On the one hand, standards can drive an entire industry forward on a common basis and offer market economies of scale. Where would we be without common standards on the web or agreed audio andvideo standards or dedicated slices of spectrum that can be used globally with our mobile phones?
Standards are like four lane motorways down which lots of users can drive and benefit. Of course, before that motorway is built, someone has to do the initial trailblazing. But after the motorway is built, how do we keep innovation thriving and leverage an existing foundation to develop a new generation of standards from which we can all benefit? How do we find the balance between, on the one hand, stability and, on the other hand, constant innovation?
The answer may be found in a 45 year old biological theory that may offer a paradigm helping us to understand the symbiotic interplay of standards and innovation. The theories are from the biologist Stuart Kauffman who has studied the origin of life and behaviour of molecular self-organization. Kauffman argues that complex systems spontaneously self-organize into entities that are far more than the sum of their parts (which is also a key topic in the emerging discipline of network science).
Specifically, Kaufman argues that biological and other types of networks tend to both self-organize and attempt to expand into what he calls “the adjacent possible” to increase the diversity of what can happen next. He notes that if they try to expand too fast, they destroy their own internal organization. And if they try too slowly, they fail to adapt. In other words, there may be a natural law that this expansion happens only as fast as they can get away with it.
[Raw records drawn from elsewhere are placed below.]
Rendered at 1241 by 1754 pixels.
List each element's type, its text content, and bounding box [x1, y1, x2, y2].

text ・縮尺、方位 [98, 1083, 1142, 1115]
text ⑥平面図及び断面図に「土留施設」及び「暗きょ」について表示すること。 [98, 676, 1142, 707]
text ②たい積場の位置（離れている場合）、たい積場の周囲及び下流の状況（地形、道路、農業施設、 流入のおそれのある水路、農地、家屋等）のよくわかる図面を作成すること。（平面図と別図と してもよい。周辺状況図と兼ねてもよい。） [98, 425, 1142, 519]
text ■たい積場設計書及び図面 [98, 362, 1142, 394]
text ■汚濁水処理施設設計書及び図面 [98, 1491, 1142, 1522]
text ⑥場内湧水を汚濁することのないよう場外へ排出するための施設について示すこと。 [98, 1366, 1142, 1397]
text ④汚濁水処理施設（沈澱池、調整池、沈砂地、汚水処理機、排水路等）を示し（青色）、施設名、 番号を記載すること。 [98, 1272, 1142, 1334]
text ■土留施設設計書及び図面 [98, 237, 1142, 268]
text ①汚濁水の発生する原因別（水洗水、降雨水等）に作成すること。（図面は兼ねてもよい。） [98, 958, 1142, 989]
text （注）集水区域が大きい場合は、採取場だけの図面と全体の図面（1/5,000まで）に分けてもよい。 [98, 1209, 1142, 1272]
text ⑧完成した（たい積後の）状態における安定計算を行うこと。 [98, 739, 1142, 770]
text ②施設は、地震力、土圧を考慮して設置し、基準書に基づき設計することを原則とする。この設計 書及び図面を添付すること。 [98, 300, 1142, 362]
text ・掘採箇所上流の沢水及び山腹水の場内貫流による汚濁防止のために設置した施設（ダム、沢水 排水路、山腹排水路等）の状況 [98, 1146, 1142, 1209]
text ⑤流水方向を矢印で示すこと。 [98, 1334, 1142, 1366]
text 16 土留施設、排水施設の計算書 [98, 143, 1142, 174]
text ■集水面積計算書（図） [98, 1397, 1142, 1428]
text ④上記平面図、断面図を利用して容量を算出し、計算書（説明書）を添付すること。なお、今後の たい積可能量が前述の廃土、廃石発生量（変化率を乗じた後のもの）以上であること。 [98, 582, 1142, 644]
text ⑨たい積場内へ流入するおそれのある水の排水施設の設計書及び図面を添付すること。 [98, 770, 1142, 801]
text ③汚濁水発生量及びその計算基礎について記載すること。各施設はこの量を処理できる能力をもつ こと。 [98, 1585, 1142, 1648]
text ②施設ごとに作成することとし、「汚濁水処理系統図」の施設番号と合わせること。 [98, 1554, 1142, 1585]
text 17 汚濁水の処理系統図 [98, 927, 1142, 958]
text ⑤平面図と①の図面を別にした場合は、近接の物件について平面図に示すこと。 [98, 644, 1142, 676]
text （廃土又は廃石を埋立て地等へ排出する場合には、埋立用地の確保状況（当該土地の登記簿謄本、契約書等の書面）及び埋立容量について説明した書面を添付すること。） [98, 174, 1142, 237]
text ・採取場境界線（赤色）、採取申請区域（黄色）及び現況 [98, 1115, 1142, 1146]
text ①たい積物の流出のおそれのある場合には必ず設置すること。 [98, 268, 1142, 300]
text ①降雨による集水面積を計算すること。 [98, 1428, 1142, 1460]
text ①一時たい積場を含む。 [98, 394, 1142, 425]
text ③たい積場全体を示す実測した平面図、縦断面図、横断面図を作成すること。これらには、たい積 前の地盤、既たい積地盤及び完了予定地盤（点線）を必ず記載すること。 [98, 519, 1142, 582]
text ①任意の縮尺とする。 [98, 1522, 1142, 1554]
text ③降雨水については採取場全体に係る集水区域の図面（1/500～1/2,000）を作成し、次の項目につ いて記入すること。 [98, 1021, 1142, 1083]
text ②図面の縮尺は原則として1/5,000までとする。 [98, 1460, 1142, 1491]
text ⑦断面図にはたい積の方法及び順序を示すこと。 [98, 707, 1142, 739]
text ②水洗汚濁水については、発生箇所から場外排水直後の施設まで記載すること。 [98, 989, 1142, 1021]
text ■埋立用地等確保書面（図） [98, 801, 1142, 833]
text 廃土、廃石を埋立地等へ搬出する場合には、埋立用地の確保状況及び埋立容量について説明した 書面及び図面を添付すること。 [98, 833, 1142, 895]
How does this relate to standards? Well, if Kaufmann’s law of the adjacent possible is a reasonable paradigm to accept, it makes it easier to understand that there can be little innovation without standards nor can there be standards without innovation. Standards and innovation are intertwined in a symbiotic relationship. The trick is figuring out how to innovateas fast as we can get away with it.
On that topic, the ITU Telecommunication Standardization Sector (ITU-T) recently created a Focus Group entitled Bridging the Gap: From Innovation to Standards. I’m sure they’ll be exploring some of these issues at their first meeting to be held 19-21 March 2012 at ITU. The meeting includes a workshop on ICT Innovations, particularly as it relates to what is happening in developing countries. It’s an open workshop so do consider participating and hear about some of the amazing innovations taking place in developing countries in the ICT space.